Tuesday, November 1, 2016

European Western Comics ~ Yuma Kid

Stranded by a sandstorm in the Gila desert, a youngster is rescued by the Yuma Indians who take him into their care. Adopting the name Wind of Death, the Yuma Kid returns to his own world after hearing the prophecy of Wa-No-Tah, the witch who lives with her cougars in a cave.   

The Yuma Kid adventure stories were written by Giovanni Luigi Bonelli and artistically drawn by Mario Uggeri. The series ran for 18 issues in 1953.


The late lamented Giovanni Luigi Bonelli, a prolific script, considered as the Patriarch of the Italian comic strip, will forever be remembered in connection with Tex Willer, a character created in 1948 for the publishing house L'Audace, the ancestor of the present-day Sergio Bonelli Editore. Giovanni Luigi Bonelli wrote the stories of all of the Tex adventures published until beyond the mid-1980s. Born on 22nd December 1908 in Milan, Giovanni Luigi Bonelli started by contributing a series of poems to the "Corriere dei Piccoli", followed by a few works that appeared in the "Giornale illustrato dei viaggi" published by Sonzogno. In the same period, he wrote three adventure novels: "Le Tigri dell'Atlantico", "Il Crociato Nero" and "I Fratelli del Silenzio". After these initial experiences, he entered into the comic strip world by supervising a series of journals and magazines on behalf of Lotario Vecchi, which were published by the Saev Press of Milan. His name appeared in "Primarosa", "L'Audace", "Rintintin" and "Jumbo" and between 1937 and 1939 he became the most important plot of "Il Vittorioso", a weekly publication. When "L'Audace" was taken over by Mondadori, Bonelli continued to work for this team until 1939, the year in which he became its publisher. After the war he resumed his activity by working for small presses until 1947. Then he undertook a joint project with Giovanni Di Leo, setting up a series of activities among which the expansion of the "Cow Boy" weekly and the translation of the French publications "Robin Hood" and "Fantax", produced by Pierre Mouchot's studio. In the meanwhile, in 1946, he wrote "La Perla Nera", a short tale illustrated by Franco Caprioli; followed in 1947 by "Ipnos" with artwork by Gino Cossio, Paolo Piffarerio, Guido Dapassano and Mario Uggeri. 
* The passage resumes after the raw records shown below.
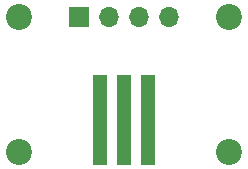
<source format=gts>
G04 #@! TF.GenerationSoftware,KiCad,Pcbnew,8.0.3*
G04 #@! TF.CreationDate,2025-02-02T16:59:22+13:00*
G04 #@! TF.ProjectId,wii-nunchuk-pcb,7769692d-6e75-46e6-9368-756b2d706362,rev?*
G04 #@! TF.SameCoordinates,Original*
G04 #@! TF.FileFunction,Soldermask,Top*
G04 #@! TF.FilePolarity,Negative*
%FSLAX46Y46*%
G04 Gerber Fmt 4.6, Leading zero omitted, Abs format (unit mm)*
G04 Created by KiCad (PCBNEW 8.0.3) date 2025-02-02 16:59:22*
%MOMM*%
%LPD*%
G01*
G04 APERTURE LIST*
%ADD10C,2.200000*%
%ADD11R,1.700000X1.700000*%
%ADD12O,1.700000X1.700000*%
%ADD13R,1.300000X7.600000*%
G04 APERTURE END LIST*
D10*
X110381051Y-69741051D03*
X92601051Y-58311051D03*
D11*
X97681051Y-58311051D03*
D12*
X100221051Y-58311051D03*
X102761051Y-58311051D03*
X105301051Y-58311051D03*
D10*
X110381051Y-58311051D03*
X92601051Y-69741051D03*
D13*
X103491051Y-67067051D03*
X101491051Y-67067051D03*
X99491051Y-67067051D03*
M02*

</source>
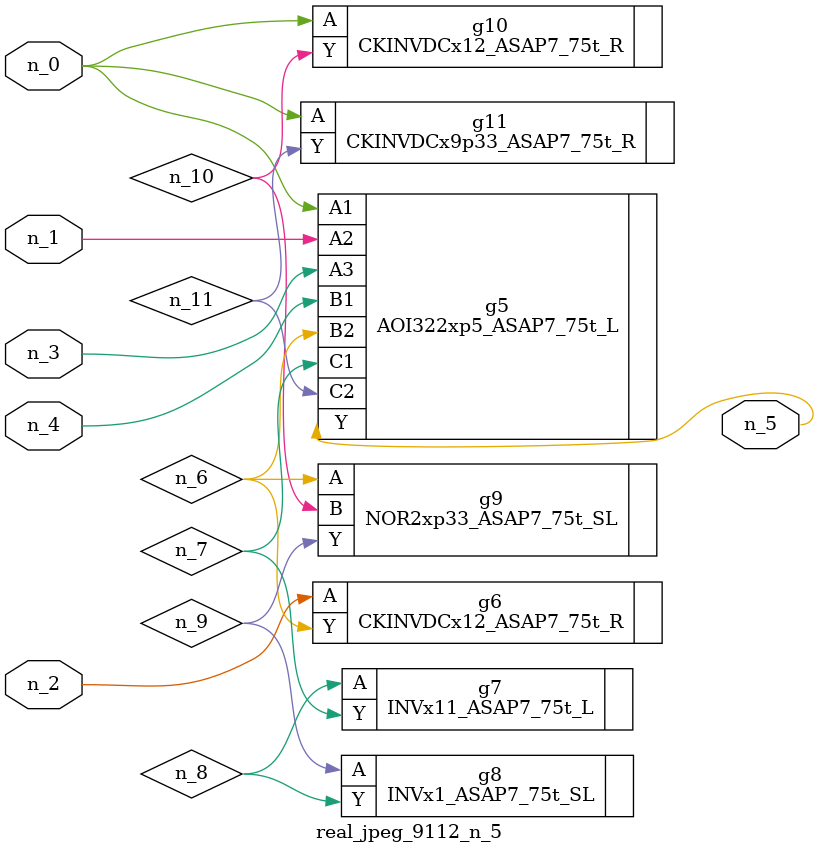
<source format=v>
module real_jpeg_9112_n_5 (n_4, n_0, n_1, n_2, n_3, n_5);

input n_4;
input n_0;
input n_1;
input n_2;
input n_3;

output n_5;

wire n_8;
wire n_11;
wire n_6;
wire n_7;
wire n_10;
wire n_9;

AOI322xp5_ASAP7_75t_L g5 ( 
.A1(n_0),
.A2(n_1),
.A3(n_3),
.B1(n_4),
.B2(n_6),
.C1(n_7),
.C2(n_11),
.Y(n_5)
);

CKINVDCx12_ASAP7_75t_R g10 ( 
.A(n_0),
.Y(n_10)
);

CKINVDCx9p33_ASAP7_75t_R g11 ( 
.A(n_0),
.Y(n_11)
);

CKINVDCx12_ASAP7_75t_R g6 ( 
.A(n_2),
.Y(n_6)
);

NOR2xp33_ASAP7_75t_SL g9 ( 
.A(n_6),
.B(n_10),
.Y(n_9)
);

INVx11_ASAP7_75t_L g7 ( 
.A(n_8),
.Y(n_7)
);

INVx1_ASAP7_75t_SL g8 ( 
.A(n_9),
.Y(n_8)
);


endmodule
</source>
1948 saw the advent of "Occhio Cupo" and Tex, both illustrated by Galleppini, and "Pattuglia dei senza paura" with artwork by Zamperoni and Donatelli. "Il giustiziere del West" was published in the same year and rendered graphically by Giorgio Scudellari. In 1949 Giovanni Bonelli wrote the short series "Plutos" for Leone Cimpellin; 1954 was the year of "Il Cavaliere Nero" illustrated by EsseGesse and "Yuma Kid", rendered by Mario Uggeri. One year later, "I tre Bill" was created, with three illustrators contributing, at different times, to the artwork, Giovanni Benvenuti, Gino D'Antonio, Roy D'Ami and Renzo Calegari. Also created in that same year was "El Kid", illustrated by Dino Battaglia, Gino D'Antonio and Renzo Calegari. "Davy Crockett" was created in 1956, with artwork by Renzo Calegari and Carlo Porciani. "Hondo", illustrated by Franco Bignotti and "Kociss" and illustrated by Emilio Uberti, dates from 1957. In 1962 Bonelli resumed and completed the long saga "Un ragazzo nel Far West", for which the subject was conceived by Nolitta. He continued to supervise the production of Tex until he passed away on 12 January 2001.